Dan benar adanya. Setelah mendapatkan informasi awal sebagaimana disarankan oleh Mas Nur, penulis mendapati bahwa Mushaf Blawong tidak seperti sebagaimana kepercayaan yang ada. Hal ini penulis dasarkan pada beberapa hal. Diantaranya bahwa penulis tidak mendapati adanya shadow atau bayangan di sepanjang chain line atau garis vertikal kertas.
Riset Lanjutan
Sehingga kendati watermarks atau cap kertas (bukan cap air menurut Ali Akbar) yang ada menunjuk pada abad ke-17 sebagaimana informasi yang diberikan Churchill dalam Watermarks in Paper in Holland, England, France, etc., in the XVII and XVIII Centuries and Their Interconnection, tetapi jika tidak ditemukan shadow, maka informasi Churchill ini tidak dapat digunakan seperti keterangan yang diberikan Pak Russell dalam catatan Ali Akbar, Cap Kertas “Blauw & Briel”.
Dari sini kemudian penulis mengambil kesimpulan bahwa naskah yang dinisbatkan pada Mbah Jamaluddin ini tidak berasal dari masa yang sama, melainkan lebih muda sekitar abad ke-19 atau paling awal 1820-an. Kendati masih harus dilakukan penelitian dan kajian lebih lanjut untuk mendapatkan validitas kesimpulan.

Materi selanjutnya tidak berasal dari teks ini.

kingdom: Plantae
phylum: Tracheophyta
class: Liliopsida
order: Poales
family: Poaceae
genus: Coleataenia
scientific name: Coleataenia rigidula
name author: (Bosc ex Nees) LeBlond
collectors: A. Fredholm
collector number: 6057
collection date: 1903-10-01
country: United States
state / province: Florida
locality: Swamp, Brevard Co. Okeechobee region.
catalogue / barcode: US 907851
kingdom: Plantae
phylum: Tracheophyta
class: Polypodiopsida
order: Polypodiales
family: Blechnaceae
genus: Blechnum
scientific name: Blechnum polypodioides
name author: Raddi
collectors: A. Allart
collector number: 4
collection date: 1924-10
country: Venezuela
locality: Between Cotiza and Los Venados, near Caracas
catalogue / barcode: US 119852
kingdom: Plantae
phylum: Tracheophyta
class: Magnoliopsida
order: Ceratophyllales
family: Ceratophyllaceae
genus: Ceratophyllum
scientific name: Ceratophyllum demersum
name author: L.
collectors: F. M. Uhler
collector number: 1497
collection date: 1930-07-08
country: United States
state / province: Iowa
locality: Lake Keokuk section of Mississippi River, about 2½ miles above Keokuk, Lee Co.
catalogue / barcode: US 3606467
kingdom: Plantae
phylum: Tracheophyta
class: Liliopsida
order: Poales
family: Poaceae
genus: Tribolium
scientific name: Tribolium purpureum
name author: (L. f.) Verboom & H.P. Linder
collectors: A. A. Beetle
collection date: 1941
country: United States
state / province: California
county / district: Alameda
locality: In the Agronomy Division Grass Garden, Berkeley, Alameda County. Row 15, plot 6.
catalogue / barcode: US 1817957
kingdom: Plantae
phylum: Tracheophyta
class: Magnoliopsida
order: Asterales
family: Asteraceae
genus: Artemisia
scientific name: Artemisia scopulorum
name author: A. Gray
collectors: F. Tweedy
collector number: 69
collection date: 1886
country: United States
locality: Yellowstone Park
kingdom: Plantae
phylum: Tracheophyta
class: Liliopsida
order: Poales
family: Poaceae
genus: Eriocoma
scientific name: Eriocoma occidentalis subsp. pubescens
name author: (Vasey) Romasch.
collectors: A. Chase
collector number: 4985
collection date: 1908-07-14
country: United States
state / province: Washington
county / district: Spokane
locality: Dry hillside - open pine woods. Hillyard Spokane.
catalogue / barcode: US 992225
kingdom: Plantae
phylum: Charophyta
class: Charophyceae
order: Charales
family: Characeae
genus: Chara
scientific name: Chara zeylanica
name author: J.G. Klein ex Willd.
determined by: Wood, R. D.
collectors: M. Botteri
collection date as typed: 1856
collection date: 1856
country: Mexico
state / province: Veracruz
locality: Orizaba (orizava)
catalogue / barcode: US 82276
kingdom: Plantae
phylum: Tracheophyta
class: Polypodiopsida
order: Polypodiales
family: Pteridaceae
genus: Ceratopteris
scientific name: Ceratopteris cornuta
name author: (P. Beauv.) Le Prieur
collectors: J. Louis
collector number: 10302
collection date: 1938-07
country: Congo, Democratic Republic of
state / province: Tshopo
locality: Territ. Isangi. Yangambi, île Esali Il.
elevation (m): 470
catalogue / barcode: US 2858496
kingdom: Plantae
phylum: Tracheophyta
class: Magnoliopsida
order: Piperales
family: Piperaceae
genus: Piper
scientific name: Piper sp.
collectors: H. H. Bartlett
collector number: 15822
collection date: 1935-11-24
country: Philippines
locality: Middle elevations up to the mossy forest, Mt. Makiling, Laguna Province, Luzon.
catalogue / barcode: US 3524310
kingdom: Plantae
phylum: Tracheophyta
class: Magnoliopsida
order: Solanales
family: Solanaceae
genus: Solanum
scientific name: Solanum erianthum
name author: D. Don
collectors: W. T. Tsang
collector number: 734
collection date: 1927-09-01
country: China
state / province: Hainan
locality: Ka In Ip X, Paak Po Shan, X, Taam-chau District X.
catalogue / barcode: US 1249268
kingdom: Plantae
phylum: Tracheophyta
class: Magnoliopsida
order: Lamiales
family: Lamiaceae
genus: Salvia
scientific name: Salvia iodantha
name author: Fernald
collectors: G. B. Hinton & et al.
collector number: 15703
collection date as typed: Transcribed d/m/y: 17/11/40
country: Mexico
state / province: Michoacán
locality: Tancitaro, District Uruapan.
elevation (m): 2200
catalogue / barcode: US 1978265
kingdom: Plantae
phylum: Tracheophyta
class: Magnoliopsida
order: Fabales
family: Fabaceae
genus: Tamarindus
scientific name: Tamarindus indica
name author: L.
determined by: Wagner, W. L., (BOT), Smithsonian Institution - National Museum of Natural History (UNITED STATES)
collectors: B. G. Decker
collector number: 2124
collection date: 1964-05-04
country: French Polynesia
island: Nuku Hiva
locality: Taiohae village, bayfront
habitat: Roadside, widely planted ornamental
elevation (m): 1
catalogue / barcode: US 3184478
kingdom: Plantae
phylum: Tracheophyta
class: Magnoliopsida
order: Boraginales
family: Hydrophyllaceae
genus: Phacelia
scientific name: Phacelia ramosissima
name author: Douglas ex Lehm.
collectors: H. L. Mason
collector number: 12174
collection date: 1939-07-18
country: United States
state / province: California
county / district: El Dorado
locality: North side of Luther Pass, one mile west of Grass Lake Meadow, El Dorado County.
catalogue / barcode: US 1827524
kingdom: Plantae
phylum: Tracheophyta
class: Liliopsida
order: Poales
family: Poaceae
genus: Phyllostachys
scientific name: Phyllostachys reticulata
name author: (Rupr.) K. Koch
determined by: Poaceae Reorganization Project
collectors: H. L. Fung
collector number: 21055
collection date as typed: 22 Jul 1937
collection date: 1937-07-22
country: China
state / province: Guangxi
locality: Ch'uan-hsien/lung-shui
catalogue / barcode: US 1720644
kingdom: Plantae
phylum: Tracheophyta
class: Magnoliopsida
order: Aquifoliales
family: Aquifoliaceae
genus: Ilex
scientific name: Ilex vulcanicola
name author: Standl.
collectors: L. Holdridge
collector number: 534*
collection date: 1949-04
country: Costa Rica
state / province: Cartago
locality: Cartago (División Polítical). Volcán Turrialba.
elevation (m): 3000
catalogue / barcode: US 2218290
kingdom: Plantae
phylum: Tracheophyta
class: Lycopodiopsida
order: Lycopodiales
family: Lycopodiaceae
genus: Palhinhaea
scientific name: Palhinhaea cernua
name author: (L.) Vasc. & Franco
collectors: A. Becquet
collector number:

Skeptisisme semacam ini perlu dijaga dan dipelihara untuk menghasilkan objektifitas dalam sebuah penelitian dan kajian, terlebih dalam konteks pernaskahan kuno. Selain juga harus dibarengi dengan ketelitian dan kesabaran dalam proses penelitian yang tengah dilakukan. Wallahu a‘lam bi al-shawab.